*** Texto de lectura
El silencio como respuesta: un 'gracias' puede llegar tres meses después y no cerrar nada

La periodista de La Nación Irina Sternik ha recibido cientos de mensajes: propuestas de entrevista, solicitudes para tesis, pedidos de ayuda profesional. Y ha notado un patrón inquietante.

26 de enero de 2026 a las 11:37h
Actualizado: 26 de enero de 2026 a las 11:38h
el silencio como respuesta
el silencio como respuesta

Recibir un mensaje y no responder. Nada más sencillo, aparentemente. Pero detrás de ese gesto tan ligero, casi imperceptible, late un cambio profundo en cómo nos relacionamos. No se trata solo de una respuesta tardía o de un olvido. Es un fenómeno social que está reconfigurando las dinámicas de la comunicación humana, especialmente entre quienes han crecido con el móvil como extensión de sí mismos.

El silencio como respuesta

La periodista de La Nación Irina Sternik ha recibido cientos de mensajes: propuestas de entrevista, solicitudes para tesis, pedidos de ayuda profesional. Y ha notado un patrón inquietante.

"Ya van muchos casos que me escriben para pedirme una nota, un favor, una entrevista para una tesis, trabajo, facultad"

Pero lo que sigue es aún más revelador.

"La conversación se hace imposible porque demoran en responder horas o días"

No es descortesía, al menos no en el sentido tradicional. Es otra forma de entender la comunicación. Alguien escribe, lanza una pregunta, espera... y luego, meses después, aparece un "gracias" en la madrugada del 31 de diciembre.

En ocasiones le dan las gracias tres meses después, "un 31 de diciembre a las diez de la noche"

Ese agradecimiento no cierra nada. Solo flota en el aire, como un eco que llegó demasiado tarde.

La generación Z y la desconexión programada

En los últimos meses, un vídeo se ha difundido entre jóvenes con un mensaje claro:

"cuando se terminan sus 10 minutos diarios de responder rápido y ahora tengo que esperar entre ocho horas y cuatro días a otro mensaje"

Es una broma, sí, pero también una confesión. Parte de la generación Z ha normalizado dejar conversaciones colgadas, especialmente cuando estas avanzan hacia una concreción. Una cita. Una reunión. Un compromiso en el mundo físico.

El silencio suele aparecer justo cuando se pide algo específico: una fecha, un lugar, una propuesta. Es como si al traspasar la pantalla, la conversación adquiriera un peso que muchos prefieren evitar. No es mala voluntad. Es fatiga. Decidir genera ansiedad, y responder implica posicionarse.
******
## Tarea A
Responde con datos del texto sobre el silencio como respuesta:
(i) ¿Para qué periódico trabaja Irina Sternik?
(ii) ¿Cuántos meses después le llegan a veces las gracias?
(iii) Según el vídeo que circula entre jóvenes, ¿cuántos minutos diarios dura el rato de responder rápido?
## Tarea B
Continúa el texto sobre el silencio como respuesta a partir de su última frase.
*** Registros proporcionados
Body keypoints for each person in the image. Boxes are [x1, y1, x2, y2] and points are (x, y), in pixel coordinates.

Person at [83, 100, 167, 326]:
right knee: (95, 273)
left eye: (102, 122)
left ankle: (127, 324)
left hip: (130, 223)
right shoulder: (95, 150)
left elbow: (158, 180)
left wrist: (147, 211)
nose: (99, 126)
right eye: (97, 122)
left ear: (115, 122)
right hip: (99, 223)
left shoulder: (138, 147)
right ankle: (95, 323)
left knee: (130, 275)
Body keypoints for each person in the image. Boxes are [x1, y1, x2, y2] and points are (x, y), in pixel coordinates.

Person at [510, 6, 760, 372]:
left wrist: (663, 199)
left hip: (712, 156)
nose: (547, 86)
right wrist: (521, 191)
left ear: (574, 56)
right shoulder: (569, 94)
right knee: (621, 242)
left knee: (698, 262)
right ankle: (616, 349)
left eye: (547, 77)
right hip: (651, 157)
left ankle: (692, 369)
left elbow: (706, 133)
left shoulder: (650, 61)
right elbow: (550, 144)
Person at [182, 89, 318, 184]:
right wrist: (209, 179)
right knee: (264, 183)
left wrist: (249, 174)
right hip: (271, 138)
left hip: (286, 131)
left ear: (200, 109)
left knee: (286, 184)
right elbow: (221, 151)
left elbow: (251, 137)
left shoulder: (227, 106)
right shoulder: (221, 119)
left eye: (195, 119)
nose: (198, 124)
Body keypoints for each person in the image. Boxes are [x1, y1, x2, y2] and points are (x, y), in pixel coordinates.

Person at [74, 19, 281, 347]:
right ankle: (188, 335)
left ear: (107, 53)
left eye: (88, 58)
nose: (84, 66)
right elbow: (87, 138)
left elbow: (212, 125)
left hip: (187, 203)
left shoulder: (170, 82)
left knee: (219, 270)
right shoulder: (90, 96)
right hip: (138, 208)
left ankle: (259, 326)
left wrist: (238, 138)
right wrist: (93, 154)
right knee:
******
## Respuesta escrita A
(i) La Nación.
(ii) Tres meses.
(iii) Diez minutos.

## Respuesta escrita B
El móvil ya no es solo un medio para hablar. Es una herramienta de entretenimiento, de consumo inmediato. Responder mensajes se ha convertido en una tarea más, como revisar el correo del trabajo o hacer cola en el banco. Y cuando hay demasiadas tareas, la mente elige la inacción. Un amigo del autor lo resume con crudeza: "tengo tantas cosas que hacer que no voy a hacer nada".

El choque generacional en la bandeja de entrada

Mientras tanto, quienes nacieron antes de los 90 siguen respondiendo con rapidez. Para ellos, no contestar es como dejar a alguien con la palabra en la boca. Es incómodo, casi irrespetuoso. Pero para muchos jóvenes, dejar una conversación en pausa no es un acto hostil. Es una forma de gestionar la sobrecarga emocional.

Y aquí entra un matiz curioso. Cada vez más gente tiene miedo a responder, no por pereza, sino por el peso que conlleva tomar una decisión. Decidir cuándo quedar, aceptar o rechazar una propuesta, decir sí o no… todo eso exige energía mental. Y cuando el cerebro acumula decisiones pendientes, entra en modo de ahorro. El silencio, entonces, se convierte en una estrategia de supervivencia.

El arte de cerrar una conversación

El autor, al reflexionar sobre su propia experiencia, descubre que tiene un "superpoder de adulto": saber cerrar conversaciones. Ya no necesita dejar todo en el aire. Usa stickers, frases breves, señales claras. Un emoji de despedida. Un "quedo ahí". Un "hablamos cuando puedas". Son claves invisibles que permiten desconectar sin herir.

Quizá ese sea el aprendizaje. No se trata de responder más rápido ni de exigir respuestas inmediatas. Se trata de entender que cada generación construye sus propios códigos de convivencia digital. Y que, en medio del silencio, a veces, también hay un mensaje.